Bed, she decided. End this quiet, shapeless day by sleeping through the last of it.
She folded the tablet shut and slid under the covers.
The phone rang.
An unknown number glowed on the screen.
She hesitated, then answered. "Hello?"
A young man's voice: "Hi, Ms. Ponciano? Could you open the door to receive your delivery?"
"Delivery?" Oakley frowned. "I didn't order anything. Did you get the wrong address?"
"Nope, right place," the courier said. "Maybe someone sent it to you. I'm in a rush—could you come down?"
"Oh! Sorry," Oakley threw back the blankets and jammed her feet into damp slippers. "Coming now—don't go!"
She hung up, ran downstairs, and wrenched the door open.
A bouquet was thrust into her arms—wrapped in violet crepe, huge and astonishing. A riot of pink roses, each one lush, each pressed to the next, a chorus of petals.
Oakley went still.
"This is…" She blinked.
"Ms. Ponciano?" the courier interrupted. "Signature, please."
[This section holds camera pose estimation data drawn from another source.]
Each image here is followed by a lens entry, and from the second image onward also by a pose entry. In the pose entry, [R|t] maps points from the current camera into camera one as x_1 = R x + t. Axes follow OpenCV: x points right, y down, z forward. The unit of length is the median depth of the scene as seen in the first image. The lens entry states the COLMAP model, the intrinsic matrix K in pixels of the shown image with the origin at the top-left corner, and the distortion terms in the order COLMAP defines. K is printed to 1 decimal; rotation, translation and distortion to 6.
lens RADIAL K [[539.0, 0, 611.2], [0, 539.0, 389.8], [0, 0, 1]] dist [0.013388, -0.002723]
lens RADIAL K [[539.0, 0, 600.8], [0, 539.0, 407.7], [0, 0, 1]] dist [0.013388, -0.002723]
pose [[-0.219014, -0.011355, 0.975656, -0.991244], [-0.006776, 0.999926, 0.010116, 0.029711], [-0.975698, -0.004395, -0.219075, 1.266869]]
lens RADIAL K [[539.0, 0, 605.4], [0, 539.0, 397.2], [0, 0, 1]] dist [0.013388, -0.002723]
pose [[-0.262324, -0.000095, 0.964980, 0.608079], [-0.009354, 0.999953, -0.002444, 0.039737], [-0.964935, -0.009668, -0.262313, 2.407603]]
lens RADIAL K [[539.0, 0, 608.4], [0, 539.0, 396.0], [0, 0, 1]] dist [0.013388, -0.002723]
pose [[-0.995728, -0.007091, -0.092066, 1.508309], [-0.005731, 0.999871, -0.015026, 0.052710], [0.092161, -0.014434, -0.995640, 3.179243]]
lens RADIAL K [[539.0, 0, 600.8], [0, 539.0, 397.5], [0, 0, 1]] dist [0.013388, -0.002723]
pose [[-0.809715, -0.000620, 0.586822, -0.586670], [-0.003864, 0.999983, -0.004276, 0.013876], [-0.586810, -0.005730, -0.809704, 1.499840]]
"Right. Sorry." She signed against the door and took the flowers, their weight settling into her hands like a secret.
Door closed. Silence.
She stood there, dazed, before spotting a card half-hidden among the roses.
Lavender stock. Diagonal in the petals. A faint, sweet perfume rose as she pulled it free.
She opened it and clapped a hand over her mouth.